Twitter・・・/(身辺雑記)
- 2015/02/28(Sat) -
 昨日、とある武友から久々に電話があった。

 メールでも携帯でもなく、家電にかかってくるというのが、なんとも昭和チックで感慨深い(笑)。


 「なに、最近は柳剛流の稽古をしてるんだってね」
 「おう、ブログ読んでくれたんだ」
 「いんや、読んでないよ」
 「・・・? じゃあ、なんでそんなこと知ってんだよ」
 「ツイッターで見たぜ」
 「はあ? オレはツイッターなんてやってねえぞ」
 「なんか、あんたのセリフがデカデカと出てるぜ(笑)」
 「なんで!?」
 「あんたのブログを読んでいる人が、書いてるみたいよ。教えてやるから、スマホで検索してみな」
 「オレはスマホは持ってねえよ」
 「じゃあガラケーでいいよ」
 「ガラケーって言うな。それにオレは、携帯でネットを見るのが嫌いなんだ。携帯ってのは電話をするための道具だろうが」
 「めんどくせえ奴だなあ・・・、じゃあパソコンでいいから見てみろよ」


 ということで、電話で話しをしながらパソコンでちゃちゃっと検索したところ、たしかに前回の私のブログの冒頭の一文が、ツイッターに書かれている。アップしているのは、本ブログを読んでくれている人のようだ。

 基本的に、ここに書いていることは、誰もが読めるブログで公開していることだから、出典さえ明記してもらえれば、引用やコピー&ペーストされるのはぜんぜんかまわない。

 そもそもウェブになんらかの文言や文章をアップすること自体、それを誰がどのように引用したりコピペして拡散するのか、書いた本人にはあずかり知れぬことだというのは重々承知しているし、そのつもりで書いている。

 しかし、改めてオノレのあずかり知らぬところで、自分の書いた言葉や名前が一人歩きしているのを目の前に突きつけられるというのは、あらほましき昭和生まれの日本人としては、「ちょっとびっくり」というのが、正直な感想である。


 たとえばここで、「私は渡辺ジュースの素が好きだ!」と書いた瞬間、まったく面識の無い誰かがそれをツイッターにコピペしてアップし、それによって「市村翠雨は渡辺ジュースの素が好きである」というきわめてパーソナルな情報が、当人のあずかり知らぬところで拡大再生産され、それが国境を越えて無限に広がっていくのである。

 ま、私が渡辺ジュースの素が好きであるという情報は、その真偽も含め、たとえそれが拡散されても私の生活にこれといって支障はないし、そもそもそんな情報を拡散したい人もいないだろうが・・・・・・。

 一方で、オノレの文言が引用・コピペされ、拡散されているというのは、たとえば今回の件で言えば、その文言の発信元である本ブログを読んでくださる人がいるということであり、それはそれ、たいへんありがたいなとしみじみ思う。

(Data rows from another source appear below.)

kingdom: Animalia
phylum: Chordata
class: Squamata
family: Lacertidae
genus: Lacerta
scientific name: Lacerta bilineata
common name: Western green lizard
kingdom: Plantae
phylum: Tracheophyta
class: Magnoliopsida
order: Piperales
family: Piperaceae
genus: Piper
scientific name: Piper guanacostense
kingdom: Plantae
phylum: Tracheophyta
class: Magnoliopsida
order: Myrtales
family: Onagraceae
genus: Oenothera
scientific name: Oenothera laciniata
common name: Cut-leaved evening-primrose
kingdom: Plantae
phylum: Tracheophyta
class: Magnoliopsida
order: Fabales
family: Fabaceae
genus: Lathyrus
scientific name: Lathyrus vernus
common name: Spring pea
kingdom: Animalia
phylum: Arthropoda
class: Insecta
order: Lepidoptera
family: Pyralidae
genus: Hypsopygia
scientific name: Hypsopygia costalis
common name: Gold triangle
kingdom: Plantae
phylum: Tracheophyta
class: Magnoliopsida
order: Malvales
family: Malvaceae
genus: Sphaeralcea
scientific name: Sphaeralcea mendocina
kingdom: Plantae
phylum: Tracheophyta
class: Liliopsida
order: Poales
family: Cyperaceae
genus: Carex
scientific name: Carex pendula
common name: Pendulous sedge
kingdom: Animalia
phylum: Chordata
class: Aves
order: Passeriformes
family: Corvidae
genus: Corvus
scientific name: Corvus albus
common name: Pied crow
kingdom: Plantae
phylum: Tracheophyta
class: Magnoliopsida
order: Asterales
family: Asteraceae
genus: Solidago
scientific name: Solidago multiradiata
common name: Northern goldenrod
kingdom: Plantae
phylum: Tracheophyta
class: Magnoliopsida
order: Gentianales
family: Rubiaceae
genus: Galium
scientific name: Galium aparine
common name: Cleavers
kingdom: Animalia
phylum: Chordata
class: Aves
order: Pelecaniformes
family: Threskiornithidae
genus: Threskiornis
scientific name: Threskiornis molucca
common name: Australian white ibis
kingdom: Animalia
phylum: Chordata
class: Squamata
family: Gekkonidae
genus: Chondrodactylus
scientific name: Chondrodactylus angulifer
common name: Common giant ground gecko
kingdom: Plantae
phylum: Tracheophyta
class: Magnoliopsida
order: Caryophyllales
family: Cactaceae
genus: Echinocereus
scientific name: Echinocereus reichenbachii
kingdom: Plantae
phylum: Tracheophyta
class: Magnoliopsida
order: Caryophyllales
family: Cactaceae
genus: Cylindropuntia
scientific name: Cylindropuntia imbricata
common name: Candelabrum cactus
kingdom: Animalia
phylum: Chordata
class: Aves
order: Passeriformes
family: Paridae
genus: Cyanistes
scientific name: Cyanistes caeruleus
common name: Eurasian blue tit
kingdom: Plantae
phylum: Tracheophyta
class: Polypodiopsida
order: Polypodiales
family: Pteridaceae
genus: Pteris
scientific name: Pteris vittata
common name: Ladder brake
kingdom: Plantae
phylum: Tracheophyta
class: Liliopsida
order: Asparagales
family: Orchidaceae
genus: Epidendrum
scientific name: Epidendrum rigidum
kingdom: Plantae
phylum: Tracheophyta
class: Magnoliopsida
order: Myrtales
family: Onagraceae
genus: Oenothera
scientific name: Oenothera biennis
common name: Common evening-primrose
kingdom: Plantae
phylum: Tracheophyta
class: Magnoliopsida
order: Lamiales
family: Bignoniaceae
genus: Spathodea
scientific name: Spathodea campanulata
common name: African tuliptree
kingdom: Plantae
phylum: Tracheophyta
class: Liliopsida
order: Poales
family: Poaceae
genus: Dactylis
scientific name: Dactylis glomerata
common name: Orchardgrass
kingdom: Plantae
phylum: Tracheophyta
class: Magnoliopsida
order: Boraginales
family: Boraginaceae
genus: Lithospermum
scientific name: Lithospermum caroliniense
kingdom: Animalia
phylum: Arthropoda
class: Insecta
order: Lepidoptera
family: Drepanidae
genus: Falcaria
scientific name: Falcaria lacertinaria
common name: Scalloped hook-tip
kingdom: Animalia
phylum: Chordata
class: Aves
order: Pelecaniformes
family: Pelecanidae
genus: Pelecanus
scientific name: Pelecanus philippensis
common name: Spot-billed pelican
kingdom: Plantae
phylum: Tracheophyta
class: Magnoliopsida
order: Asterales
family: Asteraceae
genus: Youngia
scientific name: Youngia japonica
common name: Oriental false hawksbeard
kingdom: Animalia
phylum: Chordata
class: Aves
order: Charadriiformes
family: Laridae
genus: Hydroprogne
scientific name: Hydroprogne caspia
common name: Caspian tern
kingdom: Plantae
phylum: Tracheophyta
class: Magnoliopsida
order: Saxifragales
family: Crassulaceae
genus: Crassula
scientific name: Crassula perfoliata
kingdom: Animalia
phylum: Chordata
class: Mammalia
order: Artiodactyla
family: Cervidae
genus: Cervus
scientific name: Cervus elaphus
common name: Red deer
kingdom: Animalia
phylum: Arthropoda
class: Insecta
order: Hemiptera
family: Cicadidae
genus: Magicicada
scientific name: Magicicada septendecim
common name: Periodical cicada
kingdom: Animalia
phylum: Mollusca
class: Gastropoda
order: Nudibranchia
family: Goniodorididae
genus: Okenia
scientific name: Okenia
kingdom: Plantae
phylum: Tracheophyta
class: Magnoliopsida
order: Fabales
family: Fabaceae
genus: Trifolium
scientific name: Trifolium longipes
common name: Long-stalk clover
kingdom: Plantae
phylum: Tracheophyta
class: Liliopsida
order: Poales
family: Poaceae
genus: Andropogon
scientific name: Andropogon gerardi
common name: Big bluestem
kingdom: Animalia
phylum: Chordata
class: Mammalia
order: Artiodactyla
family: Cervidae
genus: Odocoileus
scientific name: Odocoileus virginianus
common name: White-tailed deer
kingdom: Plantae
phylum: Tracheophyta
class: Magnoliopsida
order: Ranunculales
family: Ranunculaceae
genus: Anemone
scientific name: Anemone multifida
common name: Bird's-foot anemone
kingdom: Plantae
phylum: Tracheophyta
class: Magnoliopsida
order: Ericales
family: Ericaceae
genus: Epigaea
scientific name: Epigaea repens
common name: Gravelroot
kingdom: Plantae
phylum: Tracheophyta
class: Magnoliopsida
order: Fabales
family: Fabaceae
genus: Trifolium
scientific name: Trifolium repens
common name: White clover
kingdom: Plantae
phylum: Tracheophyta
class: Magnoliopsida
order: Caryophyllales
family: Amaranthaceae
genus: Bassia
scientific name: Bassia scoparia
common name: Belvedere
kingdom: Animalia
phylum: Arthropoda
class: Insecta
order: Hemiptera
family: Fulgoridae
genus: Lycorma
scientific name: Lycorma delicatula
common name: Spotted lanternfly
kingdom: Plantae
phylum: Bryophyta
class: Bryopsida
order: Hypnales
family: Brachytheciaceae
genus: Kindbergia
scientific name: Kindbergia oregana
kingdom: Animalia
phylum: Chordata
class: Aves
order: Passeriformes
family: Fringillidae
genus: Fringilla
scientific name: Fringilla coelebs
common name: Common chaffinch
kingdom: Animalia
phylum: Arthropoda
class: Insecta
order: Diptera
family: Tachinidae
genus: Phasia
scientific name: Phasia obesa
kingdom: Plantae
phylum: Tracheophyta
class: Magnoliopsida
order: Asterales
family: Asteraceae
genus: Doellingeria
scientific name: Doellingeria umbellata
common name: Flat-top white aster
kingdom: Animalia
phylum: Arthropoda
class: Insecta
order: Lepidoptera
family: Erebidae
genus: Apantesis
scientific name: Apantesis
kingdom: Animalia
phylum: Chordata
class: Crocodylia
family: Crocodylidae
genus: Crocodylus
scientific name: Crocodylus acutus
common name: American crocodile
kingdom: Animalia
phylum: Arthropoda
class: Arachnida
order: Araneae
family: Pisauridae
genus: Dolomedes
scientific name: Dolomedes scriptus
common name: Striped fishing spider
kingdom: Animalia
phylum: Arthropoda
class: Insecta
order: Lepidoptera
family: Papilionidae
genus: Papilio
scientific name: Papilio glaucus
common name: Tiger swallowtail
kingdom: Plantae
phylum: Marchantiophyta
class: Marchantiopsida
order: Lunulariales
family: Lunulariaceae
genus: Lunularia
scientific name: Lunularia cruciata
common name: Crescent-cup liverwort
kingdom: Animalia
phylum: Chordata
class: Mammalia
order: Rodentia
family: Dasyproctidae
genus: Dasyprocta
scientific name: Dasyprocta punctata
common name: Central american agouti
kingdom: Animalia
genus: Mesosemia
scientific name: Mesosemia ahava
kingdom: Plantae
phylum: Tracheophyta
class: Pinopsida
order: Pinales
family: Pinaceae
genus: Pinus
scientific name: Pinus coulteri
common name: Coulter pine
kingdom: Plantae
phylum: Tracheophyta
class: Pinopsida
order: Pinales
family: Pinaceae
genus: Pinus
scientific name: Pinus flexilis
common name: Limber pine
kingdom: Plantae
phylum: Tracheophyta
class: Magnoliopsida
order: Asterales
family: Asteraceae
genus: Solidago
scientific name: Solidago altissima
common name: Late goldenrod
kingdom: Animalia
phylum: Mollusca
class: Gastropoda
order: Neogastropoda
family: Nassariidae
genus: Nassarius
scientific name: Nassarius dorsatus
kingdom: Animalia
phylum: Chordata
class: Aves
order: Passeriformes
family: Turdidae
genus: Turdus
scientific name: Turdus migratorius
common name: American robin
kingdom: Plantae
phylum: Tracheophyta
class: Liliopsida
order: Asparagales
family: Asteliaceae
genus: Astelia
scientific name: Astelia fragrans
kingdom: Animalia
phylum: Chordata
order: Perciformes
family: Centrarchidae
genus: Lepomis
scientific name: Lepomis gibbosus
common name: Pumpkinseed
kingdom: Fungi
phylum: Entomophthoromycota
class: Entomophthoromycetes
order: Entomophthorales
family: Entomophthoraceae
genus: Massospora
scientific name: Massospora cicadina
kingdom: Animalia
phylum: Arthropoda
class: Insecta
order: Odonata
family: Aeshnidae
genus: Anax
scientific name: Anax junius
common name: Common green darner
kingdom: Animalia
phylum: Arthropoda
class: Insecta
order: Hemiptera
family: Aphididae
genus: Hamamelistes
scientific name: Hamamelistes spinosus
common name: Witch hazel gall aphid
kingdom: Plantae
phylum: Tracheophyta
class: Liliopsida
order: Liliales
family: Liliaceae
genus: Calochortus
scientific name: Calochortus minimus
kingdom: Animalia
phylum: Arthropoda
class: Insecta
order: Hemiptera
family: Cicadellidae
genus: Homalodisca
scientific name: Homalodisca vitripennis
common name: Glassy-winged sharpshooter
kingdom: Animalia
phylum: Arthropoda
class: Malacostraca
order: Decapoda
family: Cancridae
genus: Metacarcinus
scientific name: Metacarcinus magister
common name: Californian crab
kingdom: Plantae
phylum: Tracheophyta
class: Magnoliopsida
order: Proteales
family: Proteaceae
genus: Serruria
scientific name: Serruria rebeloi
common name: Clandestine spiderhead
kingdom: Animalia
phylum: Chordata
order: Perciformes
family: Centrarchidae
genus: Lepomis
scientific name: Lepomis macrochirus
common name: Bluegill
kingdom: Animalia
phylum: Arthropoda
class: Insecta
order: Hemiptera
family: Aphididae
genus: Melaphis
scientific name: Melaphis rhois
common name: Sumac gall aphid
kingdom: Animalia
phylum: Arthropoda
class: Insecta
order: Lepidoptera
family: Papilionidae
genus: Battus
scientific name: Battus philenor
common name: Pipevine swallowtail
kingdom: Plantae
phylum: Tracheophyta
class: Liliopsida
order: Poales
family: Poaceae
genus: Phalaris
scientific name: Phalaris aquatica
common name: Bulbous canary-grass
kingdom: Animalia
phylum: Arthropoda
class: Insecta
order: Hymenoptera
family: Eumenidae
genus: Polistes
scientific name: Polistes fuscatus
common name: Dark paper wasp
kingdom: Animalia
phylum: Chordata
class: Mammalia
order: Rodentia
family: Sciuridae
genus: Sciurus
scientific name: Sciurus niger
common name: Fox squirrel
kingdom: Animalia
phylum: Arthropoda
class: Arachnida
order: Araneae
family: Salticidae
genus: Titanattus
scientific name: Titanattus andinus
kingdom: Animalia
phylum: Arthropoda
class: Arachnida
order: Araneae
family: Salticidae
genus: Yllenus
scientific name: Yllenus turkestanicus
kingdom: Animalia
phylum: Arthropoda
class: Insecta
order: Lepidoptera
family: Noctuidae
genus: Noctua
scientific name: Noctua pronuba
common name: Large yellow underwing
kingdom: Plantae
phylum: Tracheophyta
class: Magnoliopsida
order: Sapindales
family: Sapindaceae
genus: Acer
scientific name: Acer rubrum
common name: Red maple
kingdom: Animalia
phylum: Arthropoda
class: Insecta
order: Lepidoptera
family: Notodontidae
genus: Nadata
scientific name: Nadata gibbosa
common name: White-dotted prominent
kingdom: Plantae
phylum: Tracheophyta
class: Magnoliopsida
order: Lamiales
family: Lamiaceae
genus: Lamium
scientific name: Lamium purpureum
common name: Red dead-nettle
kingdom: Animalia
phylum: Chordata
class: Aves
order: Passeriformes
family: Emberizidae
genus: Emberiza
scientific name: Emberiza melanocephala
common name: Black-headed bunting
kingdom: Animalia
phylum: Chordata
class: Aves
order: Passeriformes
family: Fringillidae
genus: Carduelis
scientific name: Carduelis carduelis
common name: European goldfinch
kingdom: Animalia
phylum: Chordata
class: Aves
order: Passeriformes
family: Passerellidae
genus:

 今回、こんなことがあったので、戯れに「市村翠雨」とか「翠月庵」などという言葉で検索をかけてみると(エゴサーチってやつですか)、たとえば「生死一重の至近の間合からの、渾身の一打」とか、引用している人がいるのですね・・・(汗)。


 つらつら考えるに、20年間、フリーの取材記者兼編集者としてメシを食ってきた出版業界人という立場から言うと、ある一定の思いや考え方、出来事を文字で伝えるには、最低限必要な文字数というものがあり、短い文章ほど誤解や誤謬が生まれるリスクが高い。

 その点で、ツイッターの140文字という制限は文字数が少なすぎる。

 長文はいくつかに分けて投稿すればいいのかもしらんが、そうなったらそうなったで、ぶつぶつ切れて読みにくい。おまけに新しいアップが上に来るから、一連の文章について、文脈や時系列を「ぱっと見て」把握しにくいのだ。

 そういう意味では、昔懐かしい2ちゃんねるの掲示板のような形式は、新しいアップが下に来るので、途中から読んでも、時系列を直感的に把握しやすい。

 こうした特性からも、ツイッターはストレスがたまるので、あんまり読みたくないのである。ま、私の主観だけどな。


 これは取材や編集の現場、あるいはプライベートでもつくづく感じるのだが、最近、短い文章でコミュニケーションをすることが、優秀さの証しのように勘違いしている若いスタッフが少なくないように思える。

 もちろん、(このブログのように!?)無駄にだらだらと書かれた文章というのは、読んでいて苦痛だろうし、仕事上のコミュニケーションとしては非効率的なものだ。

 しかし、それにしても文字を使ったコミュニケーションには、最低限必要な「前後の文脈」だとか、修辞というものがあるだろうと思うのは、私が古い人間だからであろうか・・・・・・。

 あと、ツイッターってさ、なんかその人の生(ナマ)の思考や感情をテーブル一面にぶちまけているのを見せられているようで、人によってはちょっと気持ち悪いんだよな。他人の房事を、無理やり見せられているような感覚っていうかね。

 
 いずれにしても、ツイッターのような、直感的・感情的・断片的・断定的で、即時性の高い言語コミュニケーションツールは、「今の人」向けの情報媒体なのだろうなとしみじみ思う。

 とりあえず私には、ツイッターもラインもスマホもタブレットも、いらねえな。

 それよか久保田の万寿とか、アードベッグの10年とか、ナリのいい片口とか、岩波やちくまの文庫とか、毎朝届く埼玉新聞とか、履き心地のよい足袋とか、肌ざわりのよい麻の浴衣とか、手にしっくりくる木太刀とか、人の手で鍛えられた打刀とか、使い慣れた手裏剣とかの方が、私の生活にとっては切実な必要性と現実感のある事物だ。

 というわけで、ツイッターとかよく分かんないっス。